Even in the Pentagon, $5 billion would go a long way to undo this year’s damage to the Army, the Air Force, the Navy and Marines — except that all this money is pretty much fool’s gold. Just like the president’s budget request and the budget resolutions passed by both the House and Senate, the HASC mark effectively ignores the fact that the sequestration cuts will continue in 2014 (and for the next eight years) as well, taking away more money than the mark managed to add — unless Congress and the White House can finally agree on a “grand bargain” to change the law.

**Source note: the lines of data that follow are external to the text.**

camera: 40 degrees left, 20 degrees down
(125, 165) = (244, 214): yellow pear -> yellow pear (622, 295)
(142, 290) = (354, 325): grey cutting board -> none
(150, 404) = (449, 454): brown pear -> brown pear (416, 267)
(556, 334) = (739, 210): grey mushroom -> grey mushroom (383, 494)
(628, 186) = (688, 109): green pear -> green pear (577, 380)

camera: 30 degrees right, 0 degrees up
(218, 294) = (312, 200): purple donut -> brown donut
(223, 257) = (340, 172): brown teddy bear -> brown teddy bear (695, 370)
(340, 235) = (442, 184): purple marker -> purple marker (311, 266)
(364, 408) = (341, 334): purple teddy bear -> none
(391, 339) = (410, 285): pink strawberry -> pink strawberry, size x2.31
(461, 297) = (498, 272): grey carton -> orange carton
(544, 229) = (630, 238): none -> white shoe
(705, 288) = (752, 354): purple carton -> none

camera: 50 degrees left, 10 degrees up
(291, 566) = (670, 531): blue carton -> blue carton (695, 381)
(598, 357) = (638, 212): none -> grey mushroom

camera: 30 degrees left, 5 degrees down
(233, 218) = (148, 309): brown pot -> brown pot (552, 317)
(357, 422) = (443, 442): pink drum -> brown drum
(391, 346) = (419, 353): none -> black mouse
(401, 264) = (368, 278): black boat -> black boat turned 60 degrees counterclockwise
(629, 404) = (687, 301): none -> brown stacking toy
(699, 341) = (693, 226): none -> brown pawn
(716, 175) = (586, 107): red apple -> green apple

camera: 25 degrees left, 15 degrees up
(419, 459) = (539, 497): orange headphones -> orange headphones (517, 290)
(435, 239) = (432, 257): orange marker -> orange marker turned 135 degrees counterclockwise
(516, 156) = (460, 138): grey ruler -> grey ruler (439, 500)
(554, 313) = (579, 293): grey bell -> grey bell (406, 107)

“He’s obligated to mark to the House budget,” said an aide to House Armed Services chairman Buck McKeon, briefing reporters this morning. As powerful as the chair of HASC can be — especially since it’s the last committee left in the House that actually passes its annual authorization bill — McKeon can’t set his own, more realistic funding levels that disagree with the budget written by the House leadership and passed by his colleagues, even though that budget ignores the $52 billion elephant in the room. The fact that everyone — House, Senate and the president — is using the same sequester-not-included numbers doesn’t make them any less fictional. (To congressional Republicans’ credit, the House budget does attempt to reflect sequester by setting total discretionary spending at $966 billion, but it protects defense spending at the expense of non-defense in a way Democrats will never accept).